Document layout analysis data:
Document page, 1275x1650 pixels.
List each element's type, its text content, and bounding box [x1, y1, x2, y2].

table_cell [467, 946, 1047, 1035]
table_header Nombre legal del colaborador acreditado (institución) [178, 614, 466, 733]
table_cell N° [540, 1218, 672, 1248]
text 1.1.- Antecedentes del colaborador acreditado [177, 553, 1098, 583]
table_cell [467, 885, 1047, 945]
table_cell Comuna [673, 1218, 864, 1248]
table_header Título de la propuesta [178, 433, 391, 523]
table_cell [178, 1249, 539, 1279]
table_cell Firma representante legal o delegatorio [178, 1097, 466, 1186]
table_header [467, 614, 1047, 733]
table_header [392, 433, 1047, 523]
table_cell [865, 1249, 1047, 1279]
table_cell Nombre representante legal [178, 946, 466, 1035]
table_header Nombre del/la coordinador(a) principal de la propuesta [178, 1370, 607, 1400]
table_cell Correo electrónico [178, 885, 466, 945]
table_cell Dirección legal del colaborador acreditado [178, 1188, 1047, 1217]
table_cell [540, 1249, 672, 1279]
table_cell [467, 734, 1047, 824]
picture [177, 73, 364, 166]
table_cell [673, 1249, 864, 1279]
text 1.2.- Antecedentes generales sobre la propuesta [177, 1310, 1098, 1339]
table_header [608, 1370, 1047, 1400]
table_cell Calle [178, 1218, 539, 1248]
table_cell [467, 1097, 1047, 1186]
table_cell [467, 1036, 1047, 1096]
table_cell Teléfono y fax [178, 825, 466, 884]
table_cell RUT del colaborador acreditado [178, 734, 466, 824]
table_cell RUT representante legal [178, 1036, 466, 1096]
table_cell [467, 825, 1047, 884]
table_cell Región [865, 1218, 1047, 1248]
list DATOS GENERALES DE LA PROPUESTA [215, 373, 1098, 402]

**Task goal:** Each line that holds the string "Antecedentes" is to be copied from the entries above.

**Output for this exercise:**
text 1.1.- Antecedentes del colaborador acreditado [177, 553, 1098, 583]
text 1.2.- Antecedentes generales sobre la propuesta [177, 1310, 1098, 1339]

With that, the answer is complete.